In a news conference at the Japan National Press Club on Friday, Toyota Motor President Akio Toyoda said that the company plans to begin mass production of electric vehicles in the US in 2012, followed by US production of fuel cell vehicles in 2015. Toyoda positioned EVs for short-distance travel and fuel cell cars for longer ranges. The 2015 date for fuel cell vehicles reinforced remarks made in June by vice president Masatami Takimoto about commercialization prospects.(Earlier post.)

During his presentation at the recent California Air Resources Board (ARB) ZEV Technology Symposium, Tatsuaki Yokoyama, from Toyota Motor Engineering & Manufacturing North America, said that Toyota aimed to reduce the cost of fuel cell vehicles to 1/10 of the current level by design and materials improvement by commercialization in 2015. Following that milestone, the company is targeting reduction to a subsequent 1/10 through scales of economy resulting from increasing mass production.

Design of the fuel cell system and hydrogen storage system plays a critical role in achieving the cost reduction, Yokoyama said. Toyota is simplifying the design of its stack, resulting in downsizing and downweighting, and reducing the amount of platinum catalyst required. (For comparable efforts by General Motors, see earlier post.)

Toyota is also seeking to reduce the cost of fuel-cell system specific materials, through cooperation with materials manufacturers. The third major avenue of cost reduction is the application of mass production technology to the fuel cell stack, the tank, and other components.

■ Data
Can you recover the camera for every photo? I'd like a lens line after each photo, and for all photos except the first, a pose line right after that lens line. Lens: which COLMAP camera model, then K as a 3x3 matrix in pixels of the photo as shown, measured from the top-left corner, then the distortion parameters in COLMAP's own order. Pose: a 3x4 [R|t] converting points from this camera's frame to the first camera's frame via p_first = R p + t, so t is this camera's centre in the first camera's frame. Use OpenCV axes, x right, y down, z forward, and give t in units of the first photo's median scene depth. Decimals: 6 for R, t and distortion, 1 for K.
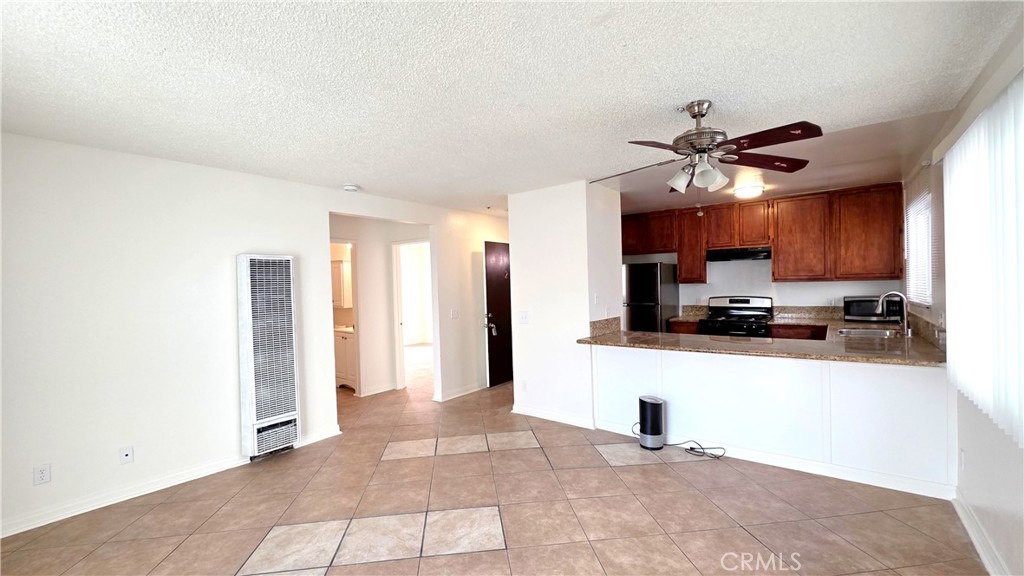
lens RADIAL K [[407.4, 0, 516.5], [0, 407.4, 290.1], [0, 0, 1]] dist [-0.000364, -0.000276]
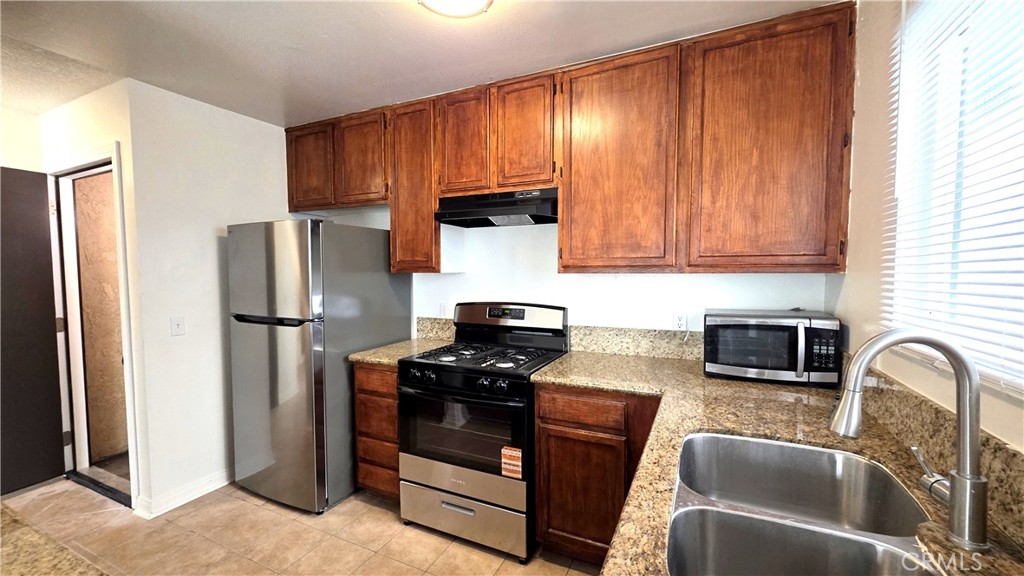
lens RADIAL K [[407.4, 0, 503.1], [0, 407.4, 292.6], [0, 0, 1]] dist [-0.000364, -0.000276]
pose [[0.976554, 0.006646, 0.215169, 0.497060], [-0.015068, 0.999182, 0.037520, -0.014742], [-0.214744, -0.039883, 0.975856, 0.619235]]
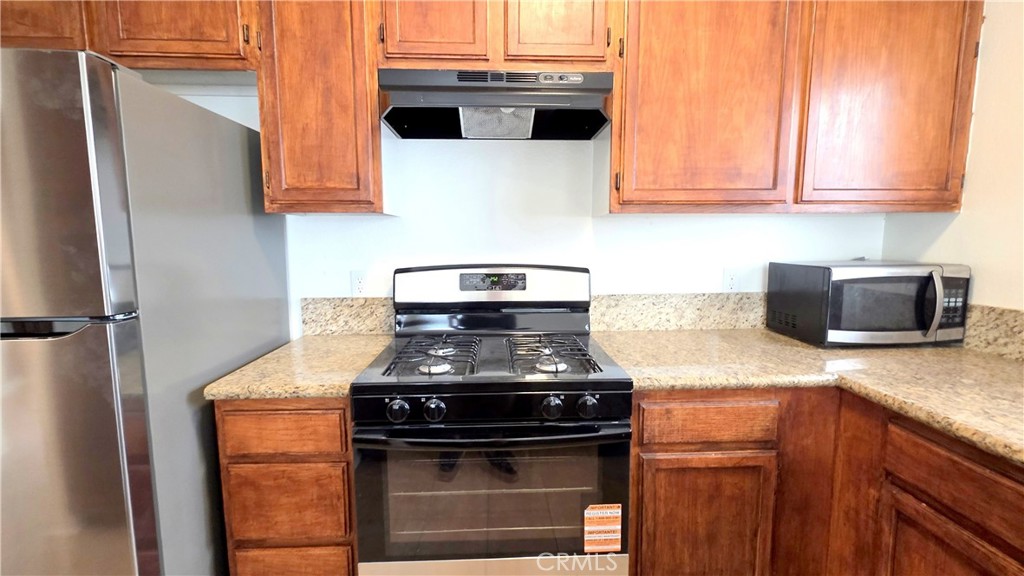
lens RADIAL K [[460.6, 0, 516.4], [0, 460.6, 293.5], [0, 0, 1]] dist [0.001928, 0.000033]
pose [[0.758358, -0.061059, 0.648972, 0.391693], [-0.005561, 0.994961, 0.100110, 0.003591], [-0.651815, -0.079528, 0.754197, 0.835537]]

■ Task description
Name each person mentioned in the passage on Toyota's electric and fuel cell vehicle plans, and give the position or affiliation the passage states for each.

■ Response
- Akio Toyoda: Toyota Motor President
- Masatami Takimoto: vice president
- Tatsuaki Yokoyama: from Toyota Motor Engineering & Manufacturing North America